(Problem to work on):
Below are the records; copy every line in them that holds the string "CrtYd".

(Material for this exercise):
════

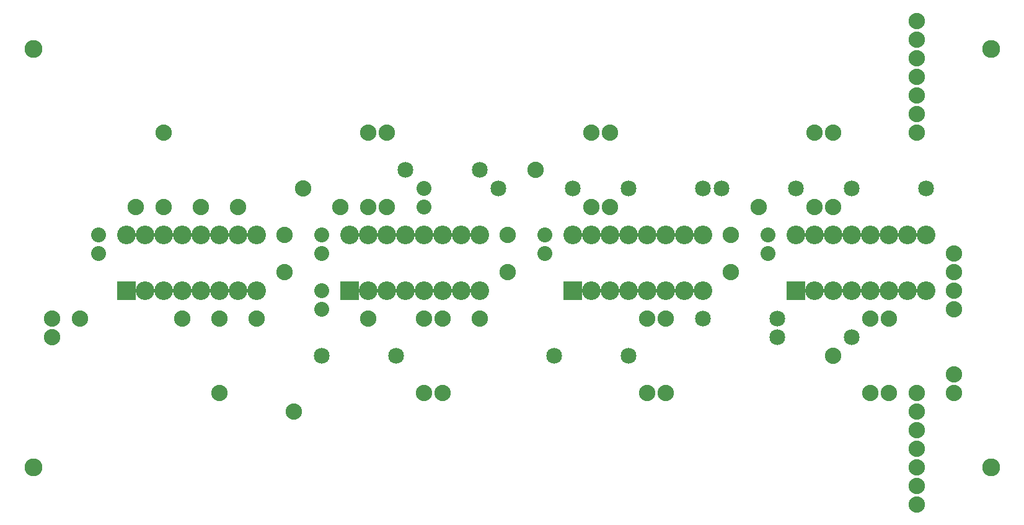
<source format=gts>
G04 MADE WITH FRITZING*
G04 WWW.FRITZING.ORG*
G04 DOUBLE SIDED*
G04 HOLES PLATED*
G04 CONTOUR ON CENTER OF CONTOUR VECTOR*
%ASAXBY*%
%FSLAX23Y23*%
%MOIN*%
%OFA0B0*%
%SFA1.0B1.0*%
%ADD10C,0.096614*%
%ADD11C,0.080000*%
%ADD12C,0.085000*%
%ADD13C,0.100551*%
%ADD14C,0.088000*%
%ADD15R,0.100551X0.100551*%
%LNMASK1*%
G90*
G70*
G54D10*
X5263Y297D03*
X5263Y2547D03*
X113Y297D03*
X113Y2547D03*
G54D11*
X2213Y1797D03*
X2213Y1697D03*
X2863Y1547D03*
X2863Y1447D03*
X1663Y1547D03*
X1663Y1447D03*
X4063Y1547D03*
X4063Y1447D03*
X463Y1547D03*
X463Y1447D03*
G54D12*
X1663Y897D03*
X2063Y897D03*
X3313Y1797D03*
X3713Y1797D03*
X2613Y1797D03*
X3013Y1797D03*
X2113Y1897D03*
X2513Y1897D03*
X3813Y1797D03*
X4213Y1797D03*
X4513Y1797D03*
X4913Y1797D03*
X4113Y997D03*
X4513Y997D03*
X3713Y1097D03*
X4113Y1097D03*
X2913Y897D03*
X3313Y897D03*
G54D11*
X1663Y1247D03*
X1663Y1147D03*
G54D13*
X613Y1247D03*
X613Y1547D03*
X713Y1247D03*
X713Y1547D03*
X813Y1247D03*
X813Y1547D03*
X913Y1247D03*
X913Y1547D03*
X1013Y1247D03*
X1013Y1547D03*
X1113Y1247D03*
X1113Y1547D03*
X1213Y1247D03*
X1213Y1547D03*
X1313Y1247D03*
X1313Y1547D03*
X1813Y1247D03*
X1813Y1547D03*
X1913Y1247D03*
X1913Y1547D03*
X2013Y1247D03*
X2013Y1547D03*
X2113Y1247D03*
X2113Y1547D03*
X2213Y1247D03*
X2213Y1547D03*
X2313Y1247D03*
X2313Y1547D03*
X2413Y1247D03*
X2413Y1547D03*
X2513Y1247D03*
X2513Y1547D03*
X3013Y1247D03*
X3013Y1547D03*
X3113Y1247D03*
X3113Y1547D03*
X3213Y1247D03*
X3213Y1547D03*
X3313Y1247D03*
X3313Y1547D03*
X3413Y1247D03*
X3413Y1547D03*
X3513Y1247D03*
X3513Y1547D03*
X3613Y1247D03*
X3613Y1547D03*
X3713Y1247D03*
X3713Y1547D03*
X4213Y1247D03*
X4213Y1547D03*
X4313Y1247D03*
X4313Y1547D03*
X4413Y1247D03*
X4413Y1547D03*
X4513Y1247D03*
X4513Y1547D03*
X4613Y1247D03*
X4613Y1547D03*
X4713Y1247D03*
X4713Y1547D03*
X4813Y1247D03*
X4813Y1547D03*
X4913Y1247D03*
X4913Y1547D03*
G54D14*
X1563Y1797D03*
X1563Y1797D03*
X1913Y1097D03*
X1913Y1097D03*
X3863Y1547D03*
X3863Y1547D03*
X3863Y1347D03*
X3863Y1347D03*
X1463Y1347D03*
X1463Y1347D03*
X1463Y1547D03*
X1463Y1547D03*
X2663Y1547D03*
X2663Y1547D03*
X2663Y1347D03*
X2663Y1347D03*
X4863Y97D03*
X4863Y197D03*
X4863Y297D03*
X4863Y397D03*
X4863Y497D03*
X4863Y597D03*
X4863Y697D03*
X4863Y97D03*
X4863Y197D03*
X4863Y297D03*
X4863Y397D03*
X4863Y497D03*
X4863Y597D03*
X4863Y697D03*
X4863Y2697D03*
X4863Y2597D03*
X4863Y2497D03*
X4863Y2397D03*
X4863Y2297D03*
X4863Y2197D03*
X4863Y2097D03*
X4863Y2697D03*
X4863Y2597D03*
X4863Y2497D03*
X4863Y2397D03*
X4863Y2297D03*
X4863Y2197D03*
X4863Y2097D03*
X2213Y1097D03*
X2313Y1097D03*
X2213Y1097D03*
X2313Y1097D03*
X3413Y697D03*
X3513Y697D03*
X3413Y697D03*
X3513Y697D03*
X4613Y1097D03*
X4713Y1097D03*
X4613Y1097D03*
X4713Y1097D03*
X4613Y697D03*
X4713Y697D03*
X4613Y697D03*
X4713Y697D03*
X2213Y697D03*
X2313Y697D03*
X2213Y697D03*
X2313Y697D03*
X3413Y1097D03*
X3513Y1097D03*
X3413Y1097D03*
X3513Y1097D03*
X4313Y1697D03*
X4413Y1697D03*
X4313Y1697D03*
X4413Y1697D03*
X4313Y2097D03*
X4413Y2097D03*
X4313Y2097D03*
X4413Y2097D03*
X3113Y1697D03*
X3213Y1697D03*
X3113Y1697D03*
X3213Y1697D03*
X1913Y2097D03*
X2013Y2097D03*
X1913Y2097D03*
X2013Y2097D03*
X3113Y2097D03*
X3213Y2097D03*
X3113Y2097D03*
X3213Y2097D03*
X1913Y1697D03*
X2013Y1697D03*
X1913Y1697D03*
X2013Y1697D03*
X5063Y797D03*
X5063Y697D03*
X5063Y797D03*
X5063Y697D03*
X213Y1097D03*
X213Y997D03*
X213Y1097D03*
X213Y997D03*
X1113Y1097D03*
X1113Y1097D03*
X1113Y697D03*
X1113Y697D03*
X4013Y1697D03*
X4013Y1697D03*
X2813Y1897D03*
X2813Y1897D03*
X1763Y1697D03*
X1763Y1697D03*
X1513Y597D03*
X1513Y597D03*
X4413Y897D03*
X4413Y897D03*
X1313Y1097D03*
X1313Y1097D03*
X2513Y1097D03*
X2513Y1097D03*
X813Y2097D03*
X813Y2097D03*
X363Y1097D03*
X363Y1097D03*
X1213Y1697D03*
X1213Y1697D03*
X1013Y1697D03*
X1013Y1697D03*
X913Y1097D03*
X913Y1097D03*
X813Y1697D03*
X813Y1697D03*
X5063Y1447D03*
X5063Y1347D03*
X5063Y1247D03*
X5063Y1147D03*
X663Y1697D03*
X663Y1697D03*
G54D15*
X613Y1247D03*
X1813Y1247D03*
X3013Y1247D03*
X4213Y1247D03*
G04 End of Mask1*
M02*
</source>
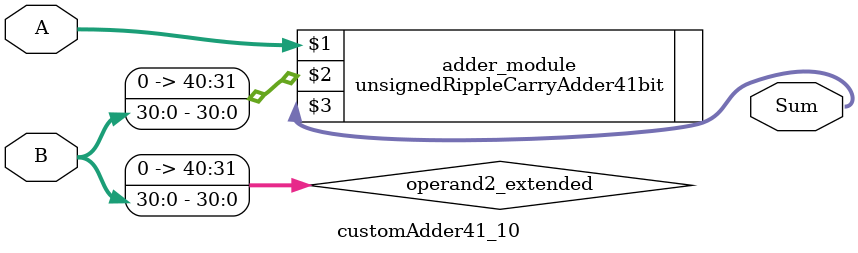
<source format=v>
module customAdder41_10(
                        input [40 : 0] A,
                        input [30 : 0] B,
                        
                        output [41 : 0] Sum
                );

        wire [40 : 0] operand2_extended;
        
        assign operand2_extended =  {10'b0, B};
        
        unsignedRippleCarryAdder41bit adder_module(
            A,
            operand2_extended,
            Sum
        );
        
        endmodule
        
</source>
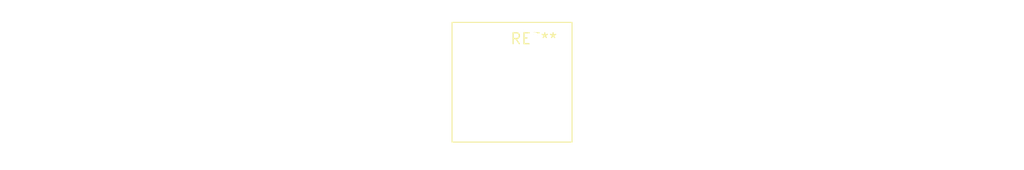
<source format=kicad_pcb>
(kicad_pcb (version 20240108) (generator pcbnew)

  (general
    (thickness 1.6)
  )

  (paper "A4")
  (layers
    (0 "F.Cu" signal)
    (31 "B.Cu" signal)
    (32 "B.Adhes" user "B.Adhesive")
    (33 "F.Adhes" user "F.Adhesive")
    (34 "B.Paste" user)
    (35 "F.Paste" user)
    (36 "B.SilkS" user "B.Silkscreen")
    (37 "F.SilkS" user "F.Silkscreen")
    (38 "B.Mask" user)
    (39 "F.Mask" user)
    (40 "Dwgs.User" user "User.Drawings")
    (41 "Cmts.User" user "User.Comments")
    (42 "Eco1.User" user "User.Eco1")
    (43 "Eco2.User" user "User.Eco2")
    (44 "Edge.Cuts" user)
    (45 "Margin" user)
    (46 "B.CrtYd" user "B.Courtyard")
    (47 "F.CrtYd" user "F.Courtyard")
    (48 "B.Fab" user)
    (49 "F.Fab" user)
    (50 "User.1" user)
    (51 "User.2" user)
    (52 "User.3" user)
    (53 "User.4" user)
    (54 "User.5" user)
    (55 "User.6" user)
    (56 "User.7" user)
    (57 "User.8" user)
    (58 "User.9" user)
  )

  (setup
    (pad_to_mask_clearance 0)
    (pcbplotparams
      (layerselection 0x00010fc_ffffffff)
      (plot_on_all_layers_selection 0x0000000_00000000)
      (disableapertmacros false)
      (usegerberextensions false)
      (usegerberattributes false)
      (usegerberadvancedattributes false)
      (creategerberjobfile false)
      (dashed_line_dash_ratio 12.000000)
      (dashed_line_gap_ratio 3.000000)
      (svgprecision 4)
      (plotframeref false)
      (viasonmask false)
      (mode 1)
      (useauxorigin false)
      (hpglpennumber 1)
      (hpglpenspeed 20)
      (hpglpendiameter 15.000000)
      (dxfpolygonmode false)
      (dxfimperialunits false)
      (dxfusepcbnewfont false)
      (psnegative false)
      (psa4output false)
      (plotreference false)
      (plotvalue false)
      (plotinvisibletext false)
      (sketchpadsonfab false)
      (subtractmaskfromsilk false)
      (outputformat 1)
      (mirror false)
      (drillshape 1)
      (scaleselection 1)
      (outputdirectory "")
    )
  )

  (net 0 "")

  (footprint "SW_Cherry_MX_6.25u_PCB" (layer "F.Cu") (at 0 0))

)

</source>
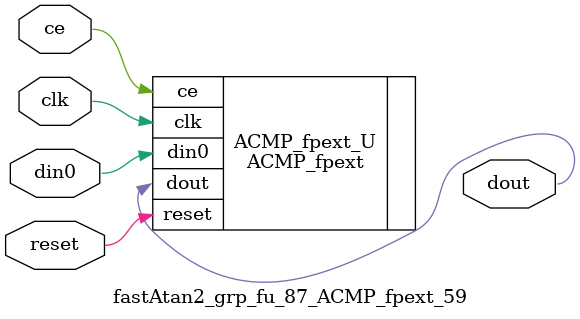
<source format=v>

`timescale 1 ns / 1 ps
module fastAtan2_grp_fu_87_ACMP_fpext_59(
    clk,
    reset,
    ce,
    din0,
    dout);

parameter ID = 32'd1;
parameter NUM_STAGE = 32'd1;
parameter din0_WIDTH = 32'd1;
parameter dout_WIDTH = 32'd1;
input clk;
input reset;
input ce;
input[din0_WIDTH - 1:0] din0;
output[dout_WIDTH - 1:0] dout;



ACMP_fpext #(
.ID( ID ),
.NUM_STAGE( 4 ),
.din0_WIDTH( din0_WIDTH ),
.dout_WIDTH( dout_WIDTH ))
ACMP_fpext_U(
    .clk( clk ),
    .reset( reset ),
    .ce( ce ),
    .din0( din0 ),
    .dout( dout ));

endmodule

</source>
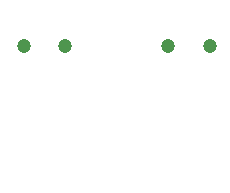
<source format=gbr>
%TF.GenerationSoftware,Altium Limited,Altium Designer,23.9.2 (47)*%
G04 Layer_Color=0*
%FSLAX45Y45*%
%MOMM*%
%TF.SameCoordinates,14EE52A8-4136-4093-BC95-9A2147CF655B*%
%TF.FilePolarity,Positive*%
%TF.FileFunction,Plated,1,2,PTH,Drill*%
%TF.Part,Single*%
G01*
G75*
%TA.AperFunction,ComponentDrill*%
%ADD60C,1.20000*%
%TA.AperFunction,ViaDrill,NotFilled*%
%ADD61C,0.15000*%
D60*
X1800000Y1280000D02*
D03*
X1450000D02*
D03*
X579999D02*
D03*
X229999D02*
D03*
D61*
X1050000Y400000D02*
D03*
X1700000Y160000D02*
D03*
X1790000Y270000D02*
D03*
X1260000Y1620000D02*
D03*
X740000D02*
D03*
X260000Y110000D02*
D03*
X470000Y970000D02*
D03*
X1200000Y570000D02*
D03*
X910000Y540000D02*
D03*
X1010000Y140000D02*
D03*
X1350000Y490000D02*
D03*
X1700000Y390000D02*
D03*
X1390000Y80000D02*
D03*
X1880000Y120000D02*
D03*
X1920000Y1620000D02*
D03*
X80000D02*
D03*
X180000Y90000D02*
D03*
X440000Y130000D02*
D03*
X660000Y630000D02*
D03*
X1820000Y750000D02*
D03*
X1910000Y860000D02*
D03*
X1820000Y970000D02*
D03*
X340000D02*
D03*
X640000Y830000D02*
D03*
X120000Y530000D02*
D03*
X430000Y580000D02*
D03*
X420000Y370000D02*
D03*
X700000Y130000D02*
D03*
X1539492Y745051D02*
D03*
%TF.MD5,8ad74250e282c8c220b98eba0b478457*%
M02*

</source>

════

(Written solution):
    (46 "B.CrtYd" user "B.Courtyard")
    (47 "F.CrtYd" user "F.Courtyard")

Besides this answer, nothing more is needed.